Prudhoe Bay is exactly as you picture it to be. Every photograph is the same photograph that I took in the hour I was there. Google it and look at the photos that come up – they are the same ones I took, since there is so little to take pictures of. This is a minuscule town, so small that upon landing the pilot of our plane told us to “enjoy our work,” because no one actually lives up here, they just come to work. This is no tourist town but rather a region housing one of the world’s largest oil fields which creates a need for transportation. This is made very clear by the infamous Dalton Highway that leads you from the Arctic Ocean south to Fairbanks (think Ice Road Truckers), and the Alaskan Pipeline that runs alongside it.

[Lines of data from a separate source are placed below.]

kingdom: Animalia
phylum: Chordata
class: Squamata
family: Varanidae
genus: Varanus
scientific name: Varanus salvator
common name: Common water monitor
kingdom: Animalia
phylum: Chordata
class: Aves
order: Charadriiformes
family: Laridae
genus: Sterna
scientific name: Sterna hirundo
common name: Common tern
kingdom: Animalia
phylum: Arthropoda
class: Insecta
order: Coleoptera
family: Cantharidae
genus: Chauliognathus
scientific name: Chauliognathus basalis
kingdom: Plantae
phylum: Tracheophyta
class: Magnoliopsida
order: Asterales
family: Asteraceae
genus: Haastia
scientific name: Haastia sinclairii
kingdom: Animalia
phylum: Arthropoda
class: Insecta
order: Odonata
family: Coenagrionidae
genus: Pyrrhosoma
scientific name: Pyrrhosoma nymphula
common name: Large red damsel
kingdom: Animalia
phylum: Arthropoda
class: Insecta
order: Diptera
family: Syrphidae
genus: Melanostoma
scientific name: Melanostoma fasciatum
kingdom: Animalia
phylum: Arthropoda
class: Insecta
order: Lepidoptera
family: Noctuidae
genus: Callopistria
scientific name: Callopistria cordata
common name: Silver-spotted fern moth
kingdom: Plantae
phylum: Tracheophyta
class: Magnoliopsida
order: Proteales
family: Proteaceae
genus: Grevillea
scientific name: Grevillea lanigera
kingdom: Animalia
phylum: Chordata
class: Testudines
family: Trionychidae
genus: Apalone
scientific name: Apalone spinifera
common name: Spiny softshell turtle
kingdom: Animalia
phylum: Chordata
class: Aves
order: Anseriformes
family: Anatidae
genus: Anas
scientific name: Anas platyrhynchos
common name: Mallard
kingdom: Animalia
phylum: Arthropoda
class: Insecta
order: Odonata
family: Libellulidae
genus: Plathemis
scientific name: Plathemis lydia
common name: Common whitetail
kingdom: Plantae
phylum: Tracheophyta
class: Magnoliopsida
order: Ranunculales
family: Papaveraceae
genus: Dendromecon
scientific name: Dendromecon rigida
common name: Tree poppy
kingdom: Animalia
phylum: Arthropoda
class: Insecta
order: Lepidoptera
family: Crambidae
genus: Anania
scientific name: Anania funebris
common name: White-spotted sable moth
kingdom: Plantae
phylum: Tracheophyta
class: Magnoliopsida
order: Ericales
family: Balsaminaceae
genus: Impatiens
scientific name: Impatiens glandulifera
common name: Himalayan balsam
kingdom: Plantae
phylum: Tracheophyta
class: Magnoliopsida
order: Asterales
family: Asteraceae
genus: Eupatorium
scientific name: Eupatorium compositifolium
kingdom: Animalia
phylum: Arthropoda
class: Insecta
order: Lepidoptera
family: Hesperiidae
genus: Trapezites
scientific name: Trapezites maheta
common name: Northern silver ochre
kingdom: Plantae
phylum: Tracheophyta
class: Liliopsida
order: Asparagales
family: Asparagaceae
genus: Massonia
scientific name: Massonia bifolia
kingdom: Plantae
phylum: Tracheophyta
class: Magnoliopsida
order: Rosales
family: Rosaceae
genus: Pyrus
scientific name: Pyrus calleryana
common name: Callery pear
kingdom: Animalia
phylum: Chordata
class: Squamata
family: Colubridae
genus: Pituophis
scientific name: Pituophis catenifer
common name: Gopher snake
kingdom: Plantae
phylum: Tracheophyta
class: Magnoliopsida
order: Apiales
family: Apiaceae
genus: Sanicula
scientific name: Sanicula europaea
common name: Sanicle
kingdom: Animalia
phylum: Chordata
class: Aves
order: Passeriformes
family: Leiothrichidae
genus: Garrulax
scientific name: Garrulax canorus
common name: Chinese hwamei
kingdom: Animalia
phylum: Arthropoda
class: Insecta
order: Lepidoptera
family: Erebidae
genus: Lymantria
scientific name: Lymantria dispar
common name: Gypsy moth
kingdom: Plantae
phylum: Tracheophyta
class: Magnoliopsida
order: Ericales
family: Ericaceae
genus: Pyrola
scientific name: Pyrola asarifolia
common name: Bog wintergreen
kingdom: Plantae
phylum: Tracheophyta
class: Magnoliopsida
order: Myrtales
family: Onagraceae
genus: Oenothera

It’s a slow 3 hour drive south to the research station on the Dalton, an elevated dirt road which had to be built because the ground is literally a bog of tussocks and water for hundreds of miles. It reminds me of the cranberry bogs in northeastern Vermont, even with similar plant species. Every vehicle on the highway has a CB radio and as they spot an oncoming vehicle, talk to that vehicle telling them what you want them to do. For example, we were told that a 120-foot truck was heading north and that we needed to pull over as far as we could and stop until it was past us. You don’t argue, just do as told and everyone gets along fine.
We arrive at camp shortly after 9:00p.m. in time to microwave dinner leftovers, sit through a 45 minute welcome and orientation, find out which weather port to call home, and witness our 24th hour of light on July 23rd. We are in the northern foothills of the Brooks Range in Alaska at 68° 38′ N, 149° 36′ W, at an elevation 720 m. And it is glorious!
3 thoughts on “Ten Days on the Tundra (2)”
I’m glad your back is feeling better!
Nice to see you leaving a record of this here. I remember my few days in mid summer Calgary. Pretty amazing having all that sun at night. Have a good time !
It’s interesting to see that one of your responses to extended daylight hours is to eat an additional meal!!